Led worship at NCCC today. I met Francis Luckcock, who preached today, at a seminar we both attended last week. During the seminar, I meant to ask him what God laid upon his heart to preach so I could pick suitable worship songs for it. However, it just didn’t happen, perhaps I was too engrossed (with the food :p) during the lunch interval and the subject didn’t surface in my mind while speaking to him. After the seminar was over and when it came back to my mind, I was like ‘Alamak! Forgot to ask!’ I decided to step out in faith, believing that God is sovereign and He would guide. I was immensely touched several times during the sermon when I realised that there were many common ground between the worship and preaching-Our spiritual inheritance as a family, righteousness through faith in Jesus. There was even a common verse being read, Matt 5:20. I realise that God’s guidance doesn’t necessarily need to come with a ‘bang’ or obvious indication. In fact, I realise that while preparing for the worship, it felt like it was based on my own thoughts, but now I see that God so subtlety guided me. He was working with me, or should I say I was working with Him :) Though I was standing up there today, God is the real chair of the worship for He orchestrated the whole thing.

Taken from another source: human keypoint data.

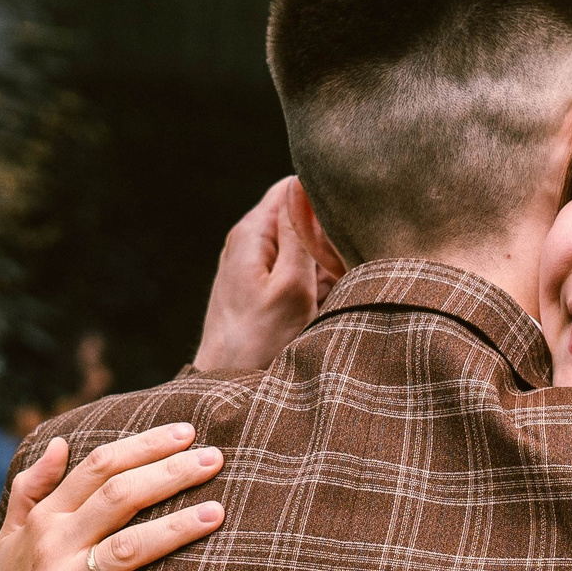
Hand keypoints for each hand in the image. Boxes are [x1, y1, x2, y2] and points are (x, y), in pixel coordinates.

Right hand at [0, 423, 226, 570]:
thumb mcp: (12, 542)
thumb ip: (31, 489)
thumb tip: (60, 443)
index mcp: (42, 521)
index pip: (98, 468)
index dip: (144, 446)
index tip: (188, 432)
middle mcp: (50, 549)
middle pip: (118, 498)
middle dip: (169, 474)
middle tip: (216, 460)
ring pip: (125, 549)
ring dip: (173, 528)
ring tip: (217, 514)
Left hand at [193, 176, 336, 372]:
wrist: (227, 387)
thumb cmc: (260, 342)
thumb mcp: (291, 285)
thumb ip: (299, 234)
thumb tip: (304, 184)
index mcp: (252, 233)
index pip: (292, 186)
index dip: (322, 197)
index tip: (344, 224)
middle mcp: (249, 243)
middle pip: (300, 217)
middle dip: (326, 236)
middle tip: (337, 270)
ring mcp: (254, 266)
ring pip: (303, 247)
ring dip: (323, 265)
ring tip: (326, 295)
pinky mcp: (261, 288)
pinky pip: (297, 273)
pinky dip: (313, 284)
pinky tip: (320, 307)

Even before the worship, I was already seeing God work. When asking for musicians, I sent out emails to various people and one of them is a guy who has not been to NCCC for a long time. He replied in an email saying thanks for not leaving him out. Although he wasn’t able to make it today because he went camping, I am glad I remembered him and its amazing how just a little thought and email can encourage someone. Really thankful and appreciative for Kevin who was on the guitar today. He was so willing to help out from the start when I asked him. Also, despite a late night, he drove 45 minutes to get to worship practice this morning which started at 9:30am, and he arrived exactly on the spot. Was good to see Richard, a good brother whom I have not seen for a while ;) Good to know that he will be coming back to Nottingham in over a week’s time. Worship practice went so smoothly, much faster than I thought. Had time to spare to have a nice lunch in the garden and chit-chat. Managed to set-up earlier than usual in church and it helps to not have to rush about.
Usually, when I am on projector duties, I would be so concerned about the projector, setting it up in time for 1pm, checking whether the projection is on the screen. Today, 10 minutes before the service, the projector has not even arrived yet. I was so surprised that I didn’t panic! My focus at that time was right, it was on God. In my mind, I thought ‘So what if there is no projector, we could possibly use the laptop screen. The aim is to worship God and a projector will not stop us from doing so’.
This is the first worship I led where I could really sense a much closer manifestation of the Spirit’s presence working in me. At times, I forgot what I wanted to say next. I didn’t panic and simply took my time. Periods of silence doesn’t kill! It was alright even if I didn’t follow entirely what I set out to do. The best thing a worship leader can do is to worship God himself at the same time while leading. I do not think worship leading is my area of gifting, but that doesn't stop me from helping out. It's amazing how I can have the courage to stand in front to lead a group of people to sing when I have only been in a KTV once in my life! Feel pretty embarassed about this actually, hehe.
People’s encouragement after the service is a true indication that my prayers for today’s service has been answered. That’s the point of today’s whole service-for God to draw close. Lord, open my heart to be joyful to see people drawing close and coming back to You. Even after the service, I was greatly encouraged. I realised that Lena, who was playing the piano, was playing for the Cantonese service as well after being through a morning of worship practice and english service in the afternoon. I don’t play the piano, so I don’t know how demanding it is to be on it for hours, but I can imagine it’s quite tiring. I was greatly humbled and encouraged. Also, I am greatly encouraged by a couple in church whom I can see are making a deliberate effort to spend time with people, to ask them how they are and to pray for them.
Praise God for the family I have at NCCC.